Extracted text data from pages
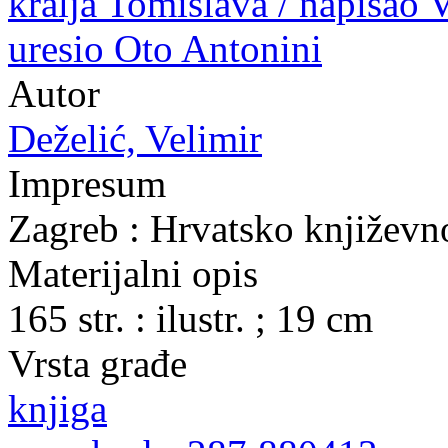
kralja Tomislava / napisao V
uresio Oto Antonini
Autor
Deželić, Velimir
Impresum
Zagreb : Hrvatsko književn
Materijalni opis
165 str. : ilustr. ; 19 cm
Vrsta građe
knjiga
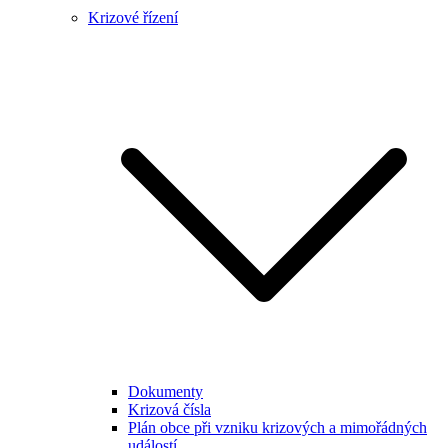
Krizové řízení
Dokumenty
Krizová čísla
Plán obce při vzniku krizových a mimořádných
událostí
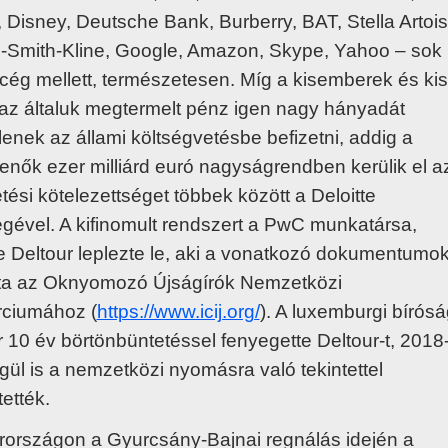
 Disney, Deutsche Bank, Burberry, BAT, Stella Artois
-Smith-Kline, Google, Amazon, Skype, Yahoo – sok
cég mellett, természetesen. Míg a kisemberek és kis
az általuk megtermelt pénz igen nagy hányadát
enek az állami költségvetésbe befizetni, addig a
nők ezer milliárd euró nagyságrendben kerülik el a
tési kötelezettséget többek között a Deloitte
égével. A kifinomult rendszert a PwC munkatársa,
e Deltour leplezte le, aki a vonatkozó dokumentumok
atta az Oknyomozó Újságírók Nemzetközi
ciumához (
https://www.icij.org/
). A luxemburgi bírósá
r 10 év börtönbüntetéssel fenyegette Deltour-t, 2018
gül is a nemzetközi nyomásra való tekintettel
ették.
országon a Gyurcsány-Bajnai regnálás idején a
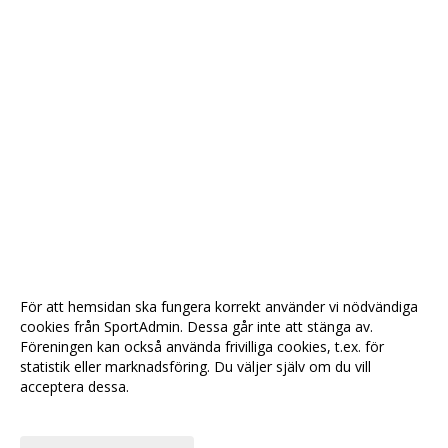
För att hemsidan ska fungera korrekt använder vi nödvändiga
cookies från SportAdmin. Dessa går inte att stänga av.
Föreningen kan också använda frivilliga cookies, t.ex. för
statistik eller marknadsföring. Du väljer själv om du vill
acceptera dessa.
Anpassa dina val
Cookie-
Gå till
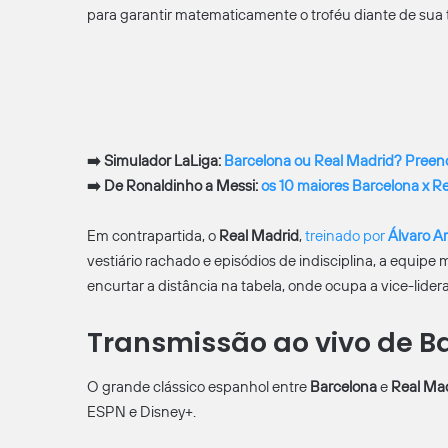
para garantir matematicamente o troféu diante de sua 
➡️ Simulador LaLiga:
Barcelona ou Real Madrid? Preenc
➡️ De Ronaldinho a Messi:
os 10 maiores Barcelona x Re
Em contrapartida, o
Real Madrid
,
treinado por
Álvaro A
vestiário rachado e episódios de indisciplina, a equipe 
encurtar a distância na tabela, onde ocupa a vice-lide
Transmissão ao vivo de B
O grande clássico espanhol entre
Barcelona
e
Real Ma
ESPN e Disney+.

▶ What to work on: Pull out every line of text from all the records above without changing anything, and leave the pictures out of your answer.

▶ Answer to this problem:
kralja Tomislava / napisao V
uresio Oto Antonini
Autor
Deželić, Velimir
Impresum
Zagreb : Hrvatsko književn
Materijalni opis
165 str. : ilustr. ; 19 cm
Vrsta građe
knjiga
Krizové řízení
Dokumenty
Krizová čísla
Plán obce při vzniku krizových a mimořádných
událostí
 Disney, Deutsche Bank, Burberry, BAT, Stella Artois
-Smith-Kline, Google, Amazon, Skype, Yahoo – sok
cég mellett, természetesen. Míg a kisemberek és kis
az általuk megtermelt pénz igen nagy hányadát
enek az állami költségvetésbe befizetni, addig a
nők ezer milliárd euró nagyságrendben kerülik el a
tési kötelezettséget többek között a Deloitte
égével. A kifinomult rendszert a PwC munkatársa,
e Deltour leplezte le, aki a vonatkozó dokumentumok
atta az Oknyomozó Újságírók Nemzetközi
ciumához (
https://www.icij.org/
). A luxemburgi bírósá
r 10 év börtönbüntetéssel fenyegette Deltour-t, 2018
gül is a nemzetközi nyomásra való tekintettel
ették.
országon a Gyurcsány-Bajnai regnálás idején a
För att hemsidan ska fungera korrekt använder vi nödvändiga
cookies från SportAdmin. Dessa går inte att stänga av.
Föreningen kan också använda frivilliga cookies, t.ex. för
statistik eller marknadsföring. Du väljer själv om du vill
acceptera dessa.
Anpassa dina val
Cookie-
Gå till
para garantir matematicamente o troféu diante de sua 
➡️ Simulador LaLiga:
Barcelona ou Real Madrid? Preenc
➡️ De Ronaldinho a Messi:
os 10 maiores Barcelona x Re
Em contrapartida, o
Real Madrid
,
treinado por
Álvaro A
vestiário rachado e episódios de indisciplina, a equipe 
encurtar a distância na tabela, onde ocupa a vice-lide
Transmissão ao vivo de B
O grande clássico espanhol entre
Barcelona
e
Real Ma
ESPN e Disney+.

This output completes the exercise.